Did you follow these steps:

sudo rpm -i cuda-repo-rhel7-10-1-local-10.1.168-418.67-1.0-1.x86_64.rpm
sudo yum clean all
sudo yum install cuda

you might also just try a yum remove cuda / yum install cuda sequence

to see if anything changes

After that I would probably try the runfile install method first. Yes, you have to fully remove the package manager install. You don’t “lose” any CUDA functionality with runfile install.

Did you follow these steps:

Yes, but instead of sudo yum clean all I used sudo yum clean expire-cache, the latter is in the full installation guide.

So I tried Titan instead of 2080 and there’s no problem. The screen scrolls down and clears, the cursor is always visible. deviceQuery-test passes. One thing that could be important is that I used different display with Titan which I connected via DVI. With 2080 I used HDMI. 2080 unfortunately doesn’t have a DVI interface, but it has DisplayPort. I’ll try to find a display with DP interface or a DVI-to-DisplayPort adapter. Meanwhile, any ideas what’s going on and what else could be tried?

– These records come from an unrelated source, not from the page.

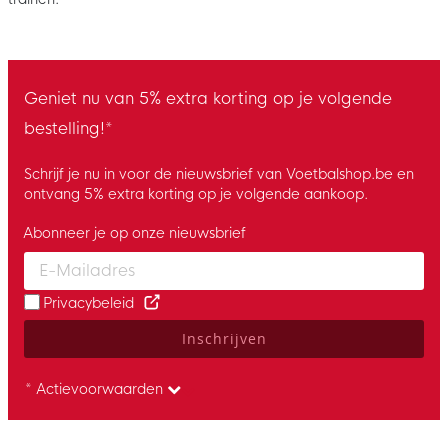
Geniet nu van 5% extra korting op je volgende
bestelling!*
Schrijf je nu in voor de nieuwsbrief van Voetbalshop.be en
ontvang 5% extra korting op je volgende aankoop.
Abonneer je op onze nieuwsbrief
Enter your email and accept the privacy policy to subscribe to 
Privacybeleid
Inschrijven
* Actievoorwaarden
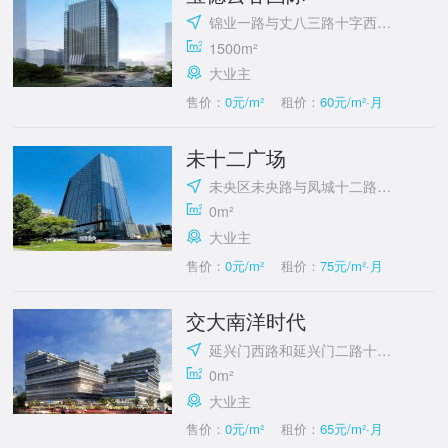
锦业一路与丈八三路十字西南角
1500m²
大业主
售价：
0元/m²
租价：
60元/m²·月
未十二广场
未央区未央路与凤城十二路十字西南角
0m²
大业主
售价：
0元/m²
租价：
75元/m²·月
交大南洋时代
延兴门西路和延兴门二路十字东北角
0m²
大业主
售价：
0元/m²
租价：
65元/m²·月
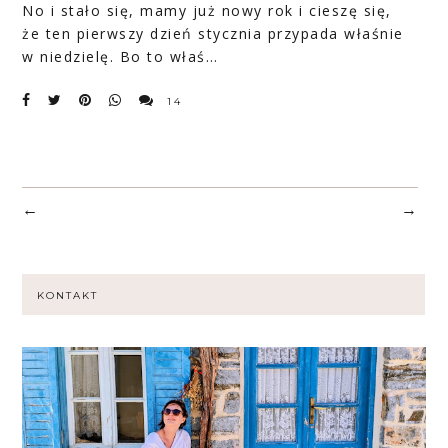
No i stało się, mamy już nowy rok i cieszę się,
że ten pierwszy dzień stycznia przypada właśnie
w niedzielę. Bo to właś…
14
←
→
KONTAKT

UPDATE: I’ve now tried the following setup: both Titan and 2080 are installed, display is hooked up to Titan via DVI. nvidia-smi sees both cards. It behaves normally – the screen scrolls down and clears, the cursor is always visible. deviceQuery passes for both cards. To sum up, it’s only when 2080 is the primary card connected to a display that I have the problem. Whether HDMI’s got anything to do with it is an open question as I’m still looking for a DisplayPort-adapter.